Zo eigenwijs is het niet overal, er staan een aantal wat simpelere rockers op die makkelijk onder grunge of garage kunnen worden geschaard, maar daar eigenlijk ook niet echt thuishoren omdat ze te afwijkend zijn. Toch weer een dissonantje teveel, of een mellotron die zich helemaal niet thuisvoelt bij bovengenoemde genres maar wel heel erg bij Truly; luister maar naar 'Blue Lights' of 'Tragic Telepathic (Soul Slasher)'.

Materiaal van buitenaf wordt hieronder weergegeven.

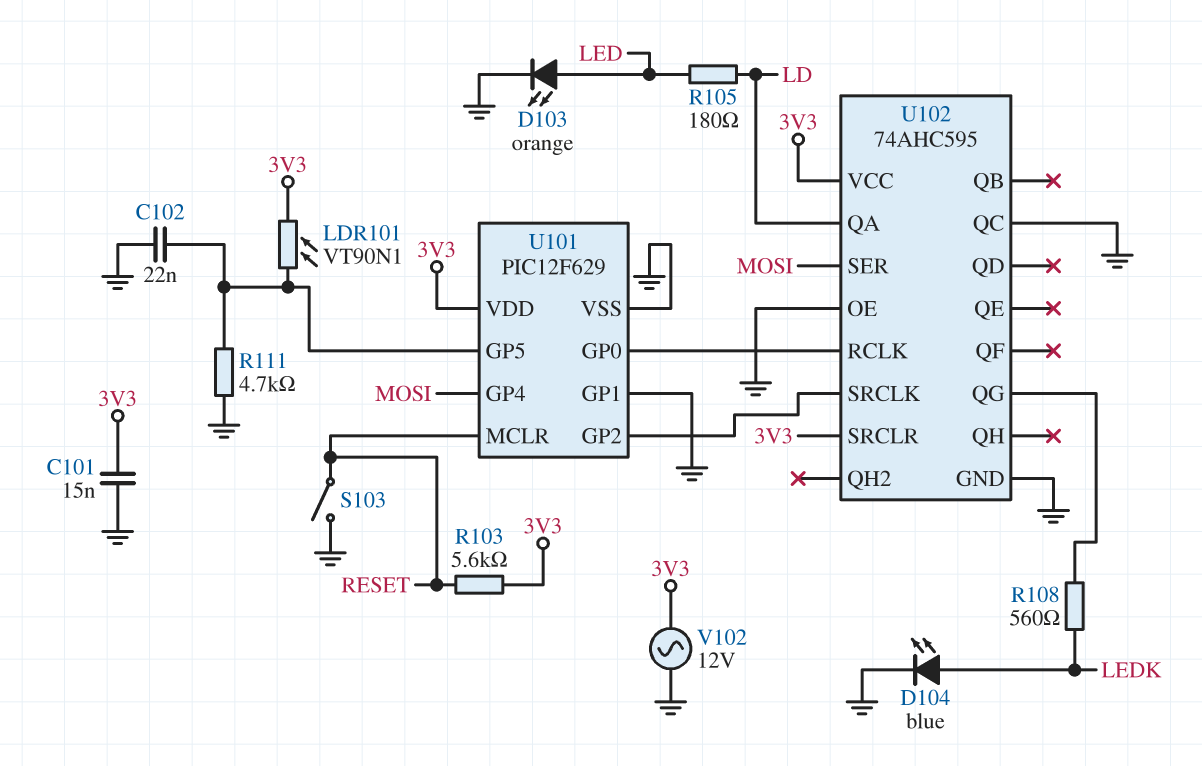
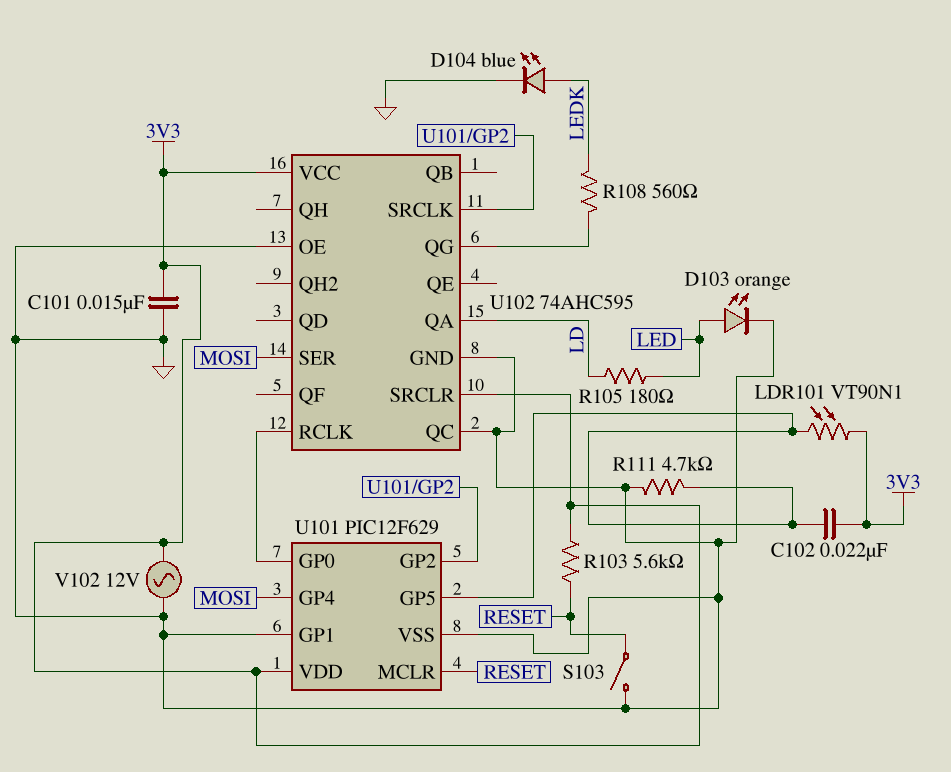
C102: 22nF (GND, U101/GP5) -> 22nF (3V3, U101/GP5)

En zo is over elk nummer heel veel boeiends te vertellen, maar die opsomming was ik dus juist van plan om niet te doen. Laat ik eindigen met melden dat ik ooit met vriendin (nu vrouw) voor de deur van Effenaar stond om ze bekijken, erachter komend dat het het was afgelast. Balen. Opvolger Feeling You Up is trouwens in alle opzichten minder interessant, dus daar ga ik verder niets over vertellen. Fast Stories… From Kid Coma, daar gaat het hier om. Een van de beste albums uit de hele 50 x 90 reeks.